## [Instructions for the task]
Copy out the items below, switching each "Mort Garson" to "M. Garson" and keeping everything else the same.

......

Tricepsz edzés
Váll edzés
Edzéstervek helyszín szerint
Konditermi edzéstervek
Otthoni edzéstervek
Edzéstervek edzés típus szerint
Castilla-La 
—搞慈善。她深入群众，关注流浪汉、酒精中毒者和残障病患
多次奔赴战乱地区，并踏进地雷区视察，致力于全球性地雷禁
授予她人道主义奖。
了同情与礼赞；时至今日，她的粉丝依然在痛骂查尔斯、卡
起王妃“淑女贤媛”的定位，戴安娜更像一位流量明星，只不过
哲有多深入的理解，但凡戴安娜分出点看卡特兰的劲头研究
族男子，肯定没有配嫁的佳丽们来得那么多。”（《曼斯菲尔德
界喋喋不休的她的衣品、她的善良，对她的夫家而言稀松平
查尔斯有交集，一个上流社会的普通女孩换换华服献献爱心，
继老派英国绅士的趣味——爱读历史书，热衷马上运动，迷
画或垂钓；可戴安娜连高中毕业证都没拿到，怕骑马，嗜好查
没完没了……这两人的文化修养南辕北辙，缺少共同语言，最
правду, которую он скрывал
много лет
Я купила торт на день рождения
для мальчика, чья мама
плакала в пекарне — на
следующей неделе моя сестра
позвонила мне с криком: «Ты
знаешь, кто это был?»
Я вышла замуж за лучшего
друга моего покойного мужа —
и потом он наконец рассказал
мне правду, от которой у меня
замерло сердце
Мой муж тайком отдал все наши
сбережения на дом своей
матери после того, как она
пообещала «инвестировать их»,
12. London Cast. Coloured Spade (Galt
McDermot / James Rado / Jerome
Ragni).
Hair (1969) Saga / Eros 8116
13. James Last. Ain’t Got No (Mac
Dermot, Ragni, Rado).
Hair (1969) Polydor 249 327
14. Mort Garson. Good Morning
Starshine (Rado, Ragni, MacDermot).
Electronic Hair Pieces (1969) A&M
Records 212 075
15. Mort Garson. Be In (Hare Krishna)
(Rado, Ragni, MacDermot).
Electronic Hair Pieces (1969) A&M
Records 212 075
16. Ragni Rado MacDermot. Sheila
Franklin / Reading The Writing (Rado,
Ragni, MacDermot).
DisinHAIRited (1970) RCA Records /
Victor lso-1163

......

## [Task solution]
Tricepsz edzés
Váll edzés
Edzéstervek helyszín szerint
Konditermi edzéstervek
Otthoni edzéstervek
Edzéstervek edzés típus szerint
Castilla-La 
—搞慈善。她深入群众，关注流浪汉、酒精中毒者和残障病患
多次奔赴战乱地区，并踏进地雷区视察，致力于全球性地雷禁
授予她人道主义奖。
了同情与礼赞；时至今日，她的粉丝依然在痛骂查尔斯、卡
起王妃“淑女贤媛”的定位，戴安娜更像一位流量明星，只不过
哲有多深入的理解，但凡戴安娜分出点看卡特兰的劲头研究
族男子，肯定没有配嫁的佳丽们来得那么多。”（《曼斯菲尔德
界喋喋不休的她的衣品、她的善良，对她的夫家而言稀松平
查尔斯有交集，一个上流社会的普通女孩换换华服献献爱心，
继老派英国绅士的趣味——爱读历史书，热衷马上运动，迷
画或垂钓；可戴安娜连高中毕业证都没拿到，怕骑马，嗜好查
没完没了……这两人的文化修养南辕北辙，缺少共同语言，最
правду, которую он скрывал
много лет
Я купила торт на день рождения
для мальчика, чья мама
плакала в пекарне — на
следующей неделе моя сестра
позвонила мне с криком: «Ты
знаешь, кто это был?»
Я вышла замуж за лучшего
друга моего покойного мужа —
и потом он наконец рассказал
мне правду, от которой у меня
замерло сердце
Мой муж тайком отдал все наши
сбережения на дом своей
матери после того, как она
пообещала «инвестировать их»,
12. London Cast. Coloured Spade (Galt
McDermot / James Rado / Jerome
Ragni).
Hair (1969) Saga / Eros 8116
13. James Last. Ain’t Got No (Mac
Dermot, Ragni, Rado).
Hair (1969) Polydor 249 327
14. M. Garson. Good Morning
Starshine (Rado, Ragni, MacDermot).
Electronic Hair Pieces (1969) A&M
Records 212 075
15. M. Garson. Be In (Hare Krishna)
(Rado, Ragni, MacDermot).
Electronic Hair Pieces (1969) A&M
Records 212 075
16. Ragni Rado MacDermot. Sheila
Franklin / Reading The Writing (Rado,
Ragni, MacDermot).
DisinHAIRited (1970) RCA Records /
Victor lso-1163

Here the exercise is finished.